Laboratory Services personnel were important team members who provided 24/7 on-call service in addition to their regular duties. Lab technicians Gail Debnam, Sharon Elko, and Chris McMahon and Diagnostic Imaging technician Steve Ball deserve to be recognized for their contribution.

It is also important to recognize the contribution made by Susan Brown, Health Service Administrator with Interior Health. She presently serves as the manager of the professional staff at the hospital and clinic and is co-chair of the Princeton Health Care Steering Committee. Her ongoing role as a facilitator and advisor provided the team with the support needed to see them through the darkest times.

In Conclusion
Due to the tireless efforts of the entire team at Cascade Medical and Princeton General Hospital, our community now enjoys a much improved and more stable health care model. The past four years have been very difficult and at times very stressful, especially for our healthcare practitioners and professional staff. Throughout this time, our health care team remained resolute in their commitment to provide the best possible service to our community and at the same time initiated many new programs aimed at improving access to services for all Princeton and Area residents.

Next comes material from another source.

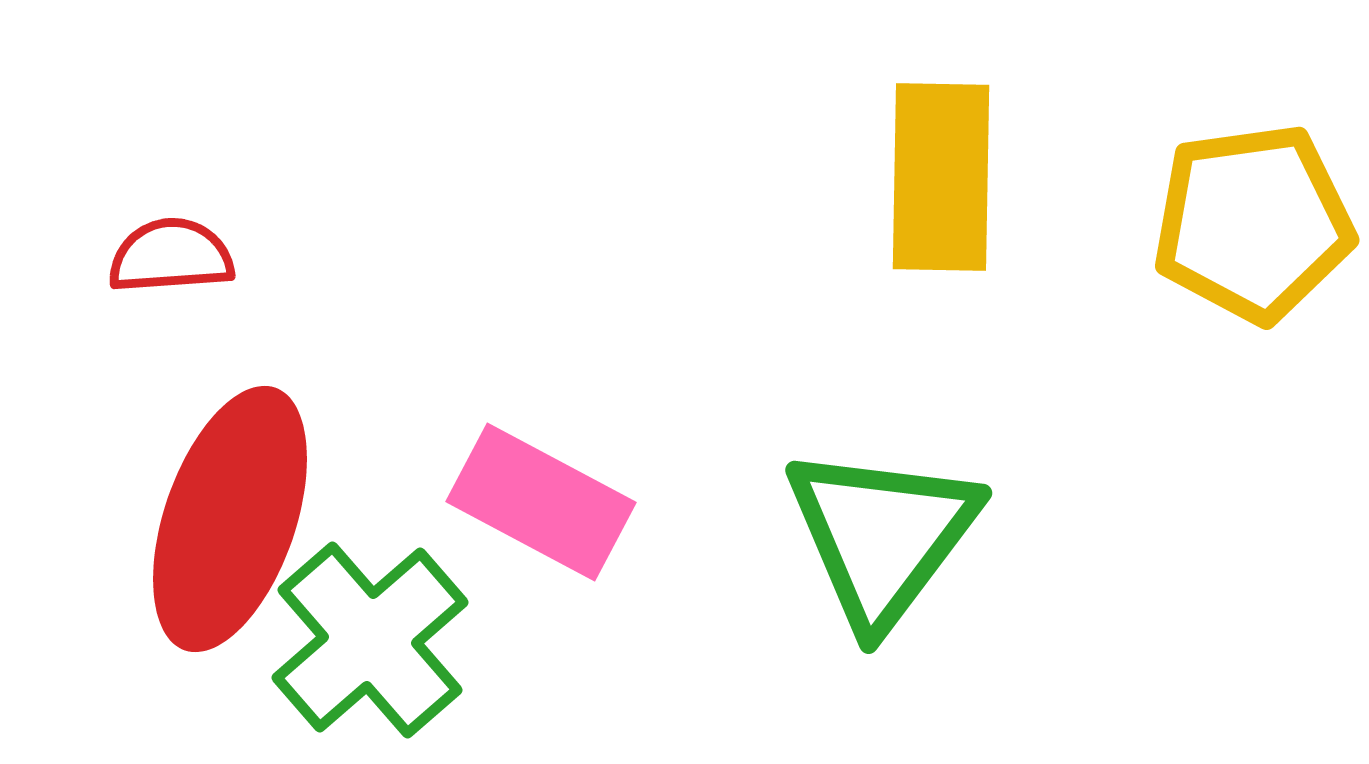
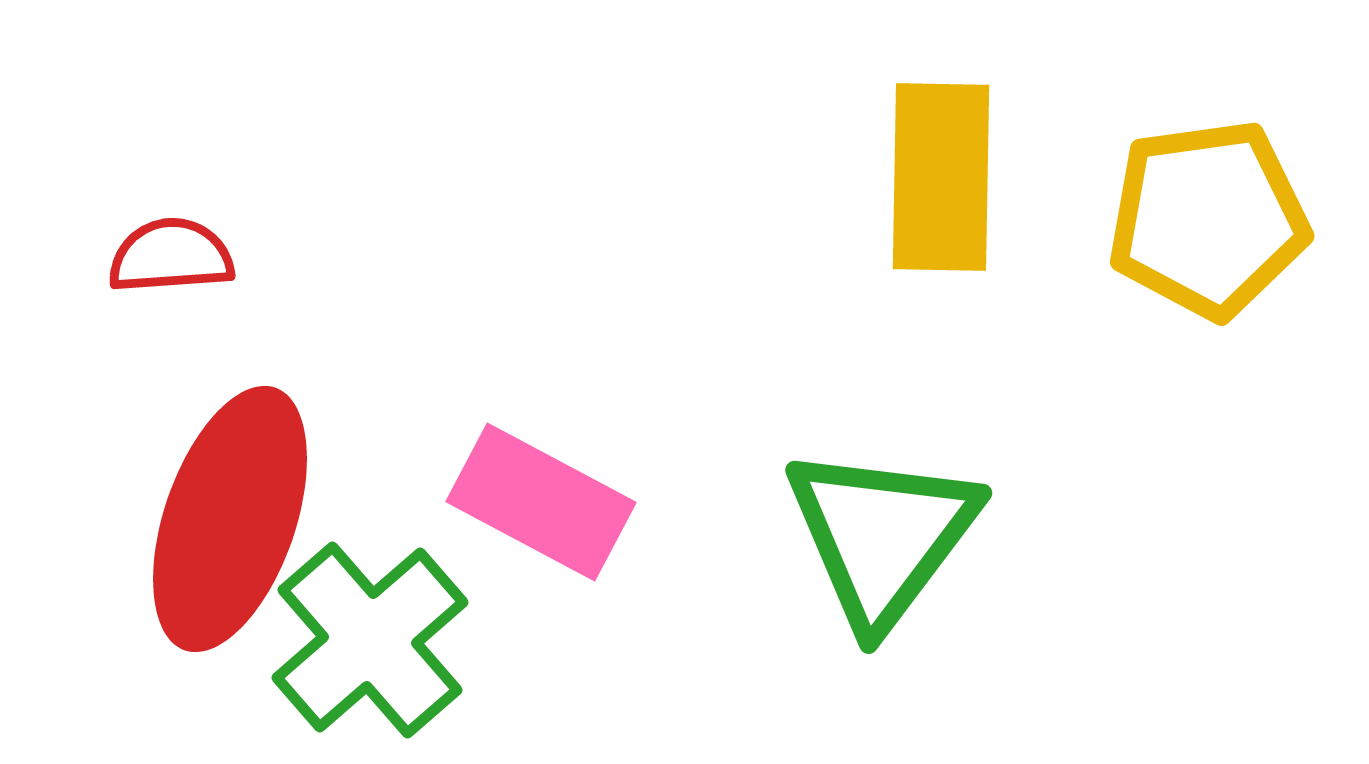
yellow pentagon: moved 45 px left, 4 px up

For this, we owe our team of health care professionals a great debt of gratitude.


Edward Staples, President
Support Our Health Care (SOHC) Society of Princeton

1 thought on “SOHC’s nomination letter for 2016 Award of Excellence in Rural Medicine

  1. Well done and congratulations to these community-minded professionals. Recently here on the “Westshore” in the Greater Victoria area, we too have been having symposiums and discussions on how to attract medical doctors and other healthcare professional to our area. Our population is experiencing a very troubling shortage of doctors. How do we attract medical professionals to live and work in our communities? We have been looking at the “Primary Health Care” model and a website entitled “Fetch” (For Everything That Is Community Health) has been created to attempt to pull together information on available services. We are very interested in how your team accomplished its successful recruitment campaign.